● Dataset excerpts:
┄┄┄┄┄┄┄┄┄┄┄┄┄┄┄┄┄┄┄┄

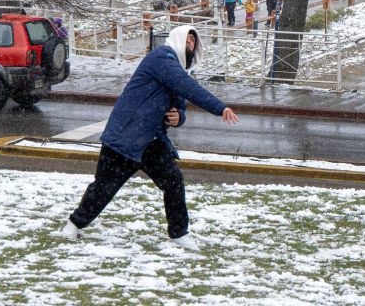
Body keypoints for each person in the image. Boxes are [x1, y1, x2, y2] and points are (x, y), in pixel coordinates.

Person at [61, 25, 240, 250]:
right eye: (188, 39)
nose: (191, 44)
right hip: (125, 137)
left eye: (194, 41)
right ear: (178, 39)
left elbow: (179, 103)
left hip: (151, 141)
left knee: (173, 181)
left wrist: (179, 117)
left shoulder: (177, 70)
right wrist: (219, 107)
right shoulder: (161, 58)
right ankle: (73, 225)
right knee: (104, 187)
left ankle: (179, 233)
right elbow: (188, 87)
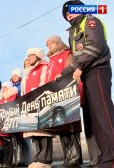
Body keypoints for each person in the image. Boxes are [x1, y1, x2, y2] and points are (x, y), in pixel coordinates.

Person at [62, 1, 114, 167]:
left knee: (103, 115)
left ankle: (113, 160)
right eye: (66, 14)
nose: (68, 14)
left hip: (97, 69)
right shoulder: (73, 31)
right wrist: (64, 74)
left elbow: (96, 46)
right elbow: (76, 57)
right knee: (95, 119)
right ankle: (105, 157)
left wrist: (79, 67)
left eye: (71, 11)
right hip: (86, 73)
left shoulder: (90, 21)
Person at [45, 35, 83, 168]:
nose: (48, 45)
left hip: (67, 92)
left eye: (50, 43)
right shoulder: (50, 60)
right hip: (55, 96)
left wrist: (62, 74)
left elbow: (72, 66)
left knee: (71, 125)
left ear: (57, 42)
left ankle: (75, 158)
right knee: (61, 126)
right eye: (47, 44)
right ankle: (67, 157)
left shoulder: (67, 53)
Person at [21, 48, 53, 168]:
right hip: (30, 105)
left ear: (37, 56)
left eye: (31, 55)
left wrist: (38, 97)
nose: (28, 58)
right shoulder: (29, 72)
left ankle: (45, 159)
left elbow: (44, 83)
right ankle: (37, 157)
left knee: (43, 132)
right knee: (34, 133)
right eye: (27, 56)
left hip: (41, 103)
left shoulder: (43, 66)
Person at [0, 81, 18, 168]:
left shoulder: (14, 96)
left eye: (5, 87)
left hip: (11, 123)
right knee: (4, 144)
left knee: (10, 143)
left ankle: (10, 161)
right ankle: (5, 160)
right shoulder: (1, 99)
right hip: (2, 124)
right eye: (3, 87)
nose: (3, 89)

┄┄┄┄┄┄┄┄┄┄┄┄┄┄┄┄┄┄┄┄

Each record must be repeated exactly, and no picture may be carried over.

● Written reply:
Body keypoints for each person in the image. Boxes are [x1, y1, x2, y2] and points are (x, y), in pixel coordinates.

Person at [61, 25, 240, 250]:
right eye: (188, 39)
nose: (191, 44)
right hip: (125, 137)
left eye: (194, 41)
right ear: (178, 39)
left elbow: (179, 103)
left hip: (151, 141)
left knee: (173, 181)
left wrist: (179, 117)
left shoulder: (177, 70)
right wrist: (219, 107)
right shoulder: (161, 58)
right ankle: (73, 225)
right knee: (104, 187)
left ankle: (179, 233)
right elbow: (188, 87)
Body keypoints for each person in the image. Boxes are [x1, y1, x2, y2] and points are (x, y), in pixel coordinates.

Person at [62, 1, 114, 167]:
left knee: (103, 115)
left ankle: (113, 160)
right eye: (66, 14)
nose: (68, 14)
left hip: (97, 69)
right shoulder: (73, 31)
right wrist: (64, 74)
left elbow: (96, 46)
right elbow: (76, 57)
right knee: (95, 119)
right ankle: (105, 157)
left wrist: (79, 67)
left eye: (71, 11)
right hip: (86, 73)
left shoulder: (90, 21)
Person at [45, 35, 83, 168]:
nose: (48, 45)
left hip: (67, 92)
left eye: (50, 43)
right shoulder: (50, 60)
right hip: (55, 96)
left wrist: (62, 74)
left elbow: (72, 66)
left knee: (71, 125)
left ear: (57, 42)
left ankle: (75, 158)
right knee: (61, 126)
right eye: (47, 44)
right ankle: (67, 157)
left shoulder: (67, 53)
Person at [21, 48, 53, 168]:
right hip: (30, 105)
left ear: (37, 56)
left eye: (31, 55)
left wrist: (38, 97)
nose: (28, 58)
right shoulder: (29, 72)
left ankle: (45, 159)
left elbow: (44, 83)
right ankle: (37, 157)
left knee: (43, 132)
right knee: (34, 133)
right eye: (27, 56)
left hip: (41, 103)
left shoulder: (43, 66)
Person at [0, 81, 18, 168]:
left shoulder: (14, 96)
left eye: (5, 87)
left hip: (11, 123)
right knee: (4, 144)
left knee: (10, 143)
left ankle: (10, 161)
right ankle: (5, 160)
right shoulder: (1, 99)
right hip: (2, 124)
right eye: (3, 87)
nose: (3, 89)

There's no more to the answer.